That means plenty of fruits, veggies, fish, whole grains, and unsaturated fats (think olive oil).
It’s pretty strong stuff. The study found that participants with a “mid-to high-level adherence to a Mediterranean-style diet were significantly less likely to develop cognitive decline when compared with those with a low adherence to this way of eating.”
Marie, over at Blue Ridge Blog, wants the recipe for the grilled veggie photo I posted a couple of days ago. Just so happens, it comes from a cookbook called The Mediterranean Diet by Nancy Harmon Jenkins. (I’ll post the basic recipe at the end.) Timely, eh?
The grilled veggies are not as big a pain to prepare as you might think. I did a whole pile of them on my old indoor grill, layered them in a shallow pasta bowl, poured on the marinade, covered the dish with plastic wrap, and went swimming.
Buck and I used “leftovers” of the grilled veggies and tuna from dinner the night before to make our lunch yesterday. Tasty way to amortize both cost and effort! And there are still some veggies left. They will go great with grilled chicken tomorrow. The white blob on the plate by the tuna is wasabi mayonaise. Looks bland, but it’s got a nice little kick.
There are lots of recipe variations for grilled veggies. Nancy Harmon Jenkins’s recipe, “Grilled Vegetables with Oil and Vinegar,” calls for 2 eggplants, 2 red peppers, 2 yellow peppers, 3 zucchini and a little olive oil for brushing on the veggies. I only used one eggplant, and one red pepper to go along with the 3 zucchinis.
Her marinade calls for: 1/2 cup extra-virgin olive oil, 1/4 cup red or white wine vinegar, 2 garlic cloves, chopped, 2 oil-packed anchovy fillets, minced (or use a little salt to taste if you don’t want to use the hairy fish), and one tablespoon of minced fresh mint, thyme, or oregano (no contest here, for me — I pulled a few sprigs of oregano and thyme from the weed patch).
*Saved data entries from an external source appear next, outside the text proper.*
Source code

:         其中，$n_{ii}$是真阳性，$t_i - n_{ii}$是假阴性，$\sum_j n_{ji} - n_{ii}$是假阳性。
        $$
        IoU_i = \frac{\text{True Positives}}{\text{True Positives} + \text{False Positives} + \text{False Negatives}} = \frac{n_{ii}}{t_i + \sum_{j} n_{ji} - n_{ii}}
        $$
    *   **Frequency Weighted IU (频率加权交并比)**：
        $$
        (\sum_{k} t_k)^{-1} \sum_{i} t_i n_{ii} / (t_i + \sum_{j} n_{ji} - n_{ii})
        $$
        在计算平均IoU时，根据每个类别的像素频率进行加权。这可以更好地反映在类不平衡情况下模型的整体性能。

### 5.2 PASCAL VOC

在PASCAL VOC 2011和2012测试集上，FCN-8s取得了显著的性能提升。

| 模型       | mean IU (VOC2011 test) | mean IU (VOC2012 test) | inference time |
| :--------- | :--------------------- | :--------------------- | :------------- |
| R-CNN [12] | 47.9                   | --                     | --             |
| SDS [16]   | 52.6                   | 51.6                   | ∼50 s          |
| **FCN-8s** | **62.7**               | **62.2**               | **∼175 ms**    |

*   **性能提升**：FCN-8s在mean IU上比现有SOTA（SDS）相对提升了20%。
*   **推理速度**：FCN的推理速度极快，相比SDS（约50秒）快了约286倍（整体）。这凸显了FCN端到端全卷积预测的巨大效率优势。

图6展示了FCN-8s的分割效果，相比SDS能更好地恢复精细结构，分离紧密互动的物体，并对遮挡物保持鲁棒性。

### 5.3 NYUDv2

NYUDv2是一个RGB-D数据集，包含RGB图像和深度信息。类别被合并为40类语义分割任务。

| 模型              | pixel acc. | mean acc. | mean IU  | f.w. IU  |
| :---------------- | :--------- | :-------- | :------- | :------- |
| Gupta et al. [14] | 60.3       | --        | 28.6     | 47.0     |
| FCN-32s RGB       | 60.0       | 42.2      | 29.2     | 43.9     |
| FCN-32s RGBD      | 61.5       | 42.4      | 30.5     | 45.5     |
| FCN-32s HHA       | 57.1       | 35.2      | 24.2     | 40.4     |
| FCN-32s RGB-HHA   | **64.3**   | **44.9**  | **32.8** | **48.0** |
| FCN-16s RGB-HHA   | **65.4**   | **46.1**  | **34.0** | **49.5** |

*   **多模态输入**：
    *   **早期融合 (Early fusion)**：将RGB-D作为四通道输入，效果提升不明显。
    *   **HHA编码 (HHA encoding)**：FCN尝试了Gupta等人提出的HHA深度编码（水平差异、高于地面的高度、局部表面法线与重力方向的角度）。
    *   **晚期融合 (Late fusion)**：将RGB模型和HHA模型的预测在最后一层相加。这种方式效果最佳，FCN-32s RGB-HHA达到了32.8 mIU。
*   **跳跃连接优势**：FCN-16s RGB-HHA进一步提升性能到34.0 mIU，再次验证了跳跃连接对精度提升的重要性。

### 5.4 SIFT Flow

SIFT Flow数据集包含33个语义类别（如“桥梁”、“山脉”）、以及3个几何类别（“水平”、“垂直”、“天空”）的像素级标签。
Jenkins says to cut lengthwise 1/2 inch slices of the eggplant, put them in a bowl with salted water to cover (1/4 cup salt for every 2 quarts water is her recommendation, but I didn’t measure either one), weight them down with a can of tomatoes on top of a plate (just so they don’t float to the top). Leave them to soak a couple of hours, then drain, dry off with paper towels, brush with oil and grill.
Slice the zucchinis on a deep diagonal, brush with oil and grill. Jenkins recommend cutting the peppers in half, but since I only had one, I cut it into 6 wedges. Use common sense, and grill them until they’re as done as you like them.
Gotta run. I’m going to go eat another handful of those gorgeous, sweet U-Pick blueberries Harold brought by this morning.
p.s. Blueberries are some of the best brain food around. I’m going to get a double handful!